Kenaikan harga bumbu dapur ini juga perlu menjadi perhatian pemerintah. Dalam spektrum yang lebih luas, kondisi ini mencerminkan tantangan ketahanan pangan yang dihadapi oleh Indonesia. Komoditas pertanian yang tidak hanya bergantung pada faktor geografis, tetapi juga pada kebijakan pemerintah yang berhubungan dengan distribusi dan proteksi harga.

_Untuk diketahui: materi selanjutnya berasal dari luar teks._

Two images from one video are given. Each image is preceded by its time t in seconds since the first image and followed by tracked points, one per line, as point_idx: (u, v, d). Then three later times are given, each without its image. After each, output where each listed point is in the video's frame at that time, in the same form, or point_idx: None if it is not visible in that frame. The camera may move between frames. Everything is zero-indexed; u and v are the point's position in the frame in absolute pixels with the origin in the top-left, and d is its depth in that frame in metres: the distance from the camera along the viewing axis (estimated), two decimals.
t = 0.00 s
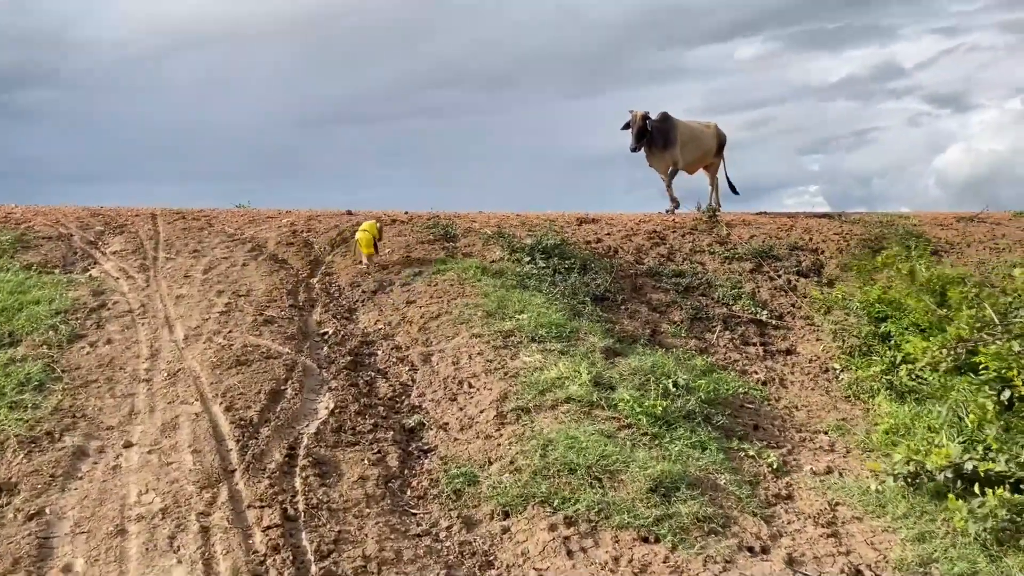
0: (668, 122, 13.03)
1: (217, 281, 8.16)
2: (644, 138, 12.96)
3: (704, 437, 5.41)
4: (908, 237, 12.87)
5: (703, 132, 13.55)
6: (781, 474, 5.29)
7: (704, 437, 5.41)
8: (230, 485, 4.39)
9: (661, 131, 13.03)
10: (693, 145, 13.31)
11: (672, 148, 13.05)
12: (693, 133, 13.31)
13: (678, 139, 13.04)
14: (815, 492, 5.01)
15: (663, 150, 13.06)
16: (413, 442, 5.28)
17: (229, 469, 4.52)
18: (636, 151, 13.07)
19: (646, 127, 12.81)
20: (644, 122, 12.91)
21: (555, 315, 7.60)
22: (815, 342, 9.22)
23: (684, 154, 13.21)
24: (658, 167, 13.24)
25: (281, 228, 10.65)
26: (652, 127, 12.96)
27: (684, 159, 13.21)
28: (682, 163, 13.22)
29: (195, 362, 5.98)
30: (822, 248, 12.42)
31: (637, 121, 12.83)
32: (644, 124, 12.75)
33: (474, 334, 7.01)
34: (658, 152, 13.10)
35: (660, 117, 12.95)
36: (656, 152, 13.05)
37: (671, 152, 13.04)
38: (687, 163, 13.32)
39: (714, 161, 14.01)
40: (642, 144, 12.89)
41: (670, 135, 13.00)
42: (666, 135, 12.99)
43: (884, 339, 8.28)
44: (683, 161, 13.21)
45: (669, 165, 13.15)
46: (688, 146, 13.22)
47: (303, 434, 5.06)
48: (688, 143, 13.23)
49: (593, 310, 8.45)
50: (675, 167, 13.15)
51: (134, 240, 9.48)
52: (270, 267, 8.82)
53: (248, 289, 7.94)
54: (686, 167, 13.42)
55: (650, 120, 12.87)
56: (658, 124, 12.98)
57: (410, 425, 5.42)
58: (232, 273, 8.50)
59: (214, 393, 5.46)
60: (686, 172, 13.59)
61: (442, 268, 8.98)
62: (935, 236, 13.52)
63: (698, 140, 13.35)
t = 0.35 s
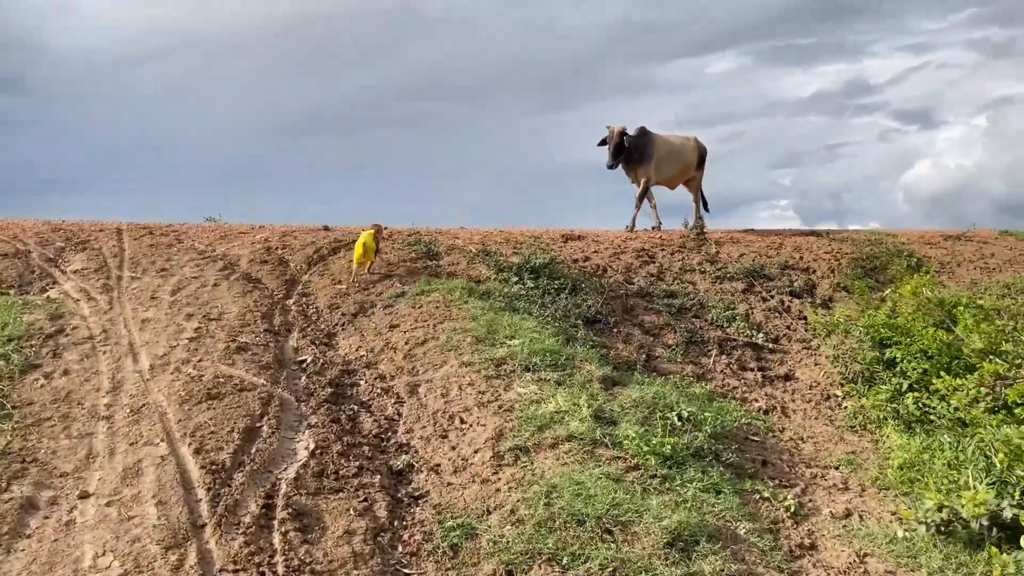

Sebagai masyarakat, penting untuk tetap memantau kondisi pasar dan mencari alternatif bumbu dapur yang lebih ekonomis. Pedagang lokal juga diharapkan lebih transparan dalam memberikan informasi mengenai harga dan kualitas produk yang dijual. Dukungan terhadap program-program pemerintah yang berfokus pada peningkatan produksi pertanian dan distribusi juga sangat diperlukan agar kejadian serupa tidak terulang di masa mendatang.
Dengan demikian, keterlibatan semua pihak dalam menghadapi tantangan ini menjadi sangat krusial. Masyarakat, pedagang, dan pemerintah harus bersinergi untuk memastikan ketersediaan bahan pangan yang terjangkau dan berkualitas demi kesejahteraan bersama.